__Records to use__
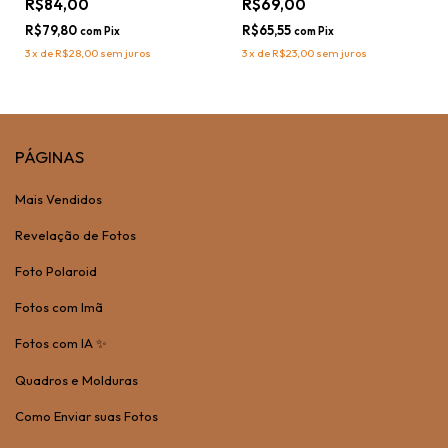
R$84,00
R$69,00
R$79,80
R$65,55
com
Pix
com
Pix
3
x
de
R$28,00
sem juros
3
x
de
R$23,00
sem juros
PÁGINAS
Mais Vendidos
Revelação de Fotos
Foto Polaroid
Fotos com Imã
Fotos com IA ✨
Quadros e Molduras
Como Enviar suas Fotos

__What this task involves__
Full transcription of the material, exact in every line, without images.

__Solution to the problem__
R$84,00
R$69,00
R$79,80
R$65,55
com
Pix
com
Pix
3
x
de
R$28,00
sem juros
3
x
de
R$23,00
sem juros
PÁGINAS
Mais Vendidos
Revelação de Fotos
Foto Polaroid
Fotos com Imã
Fotos com IA ✨
Quadros e Molduras
Como Enviar suas Fotos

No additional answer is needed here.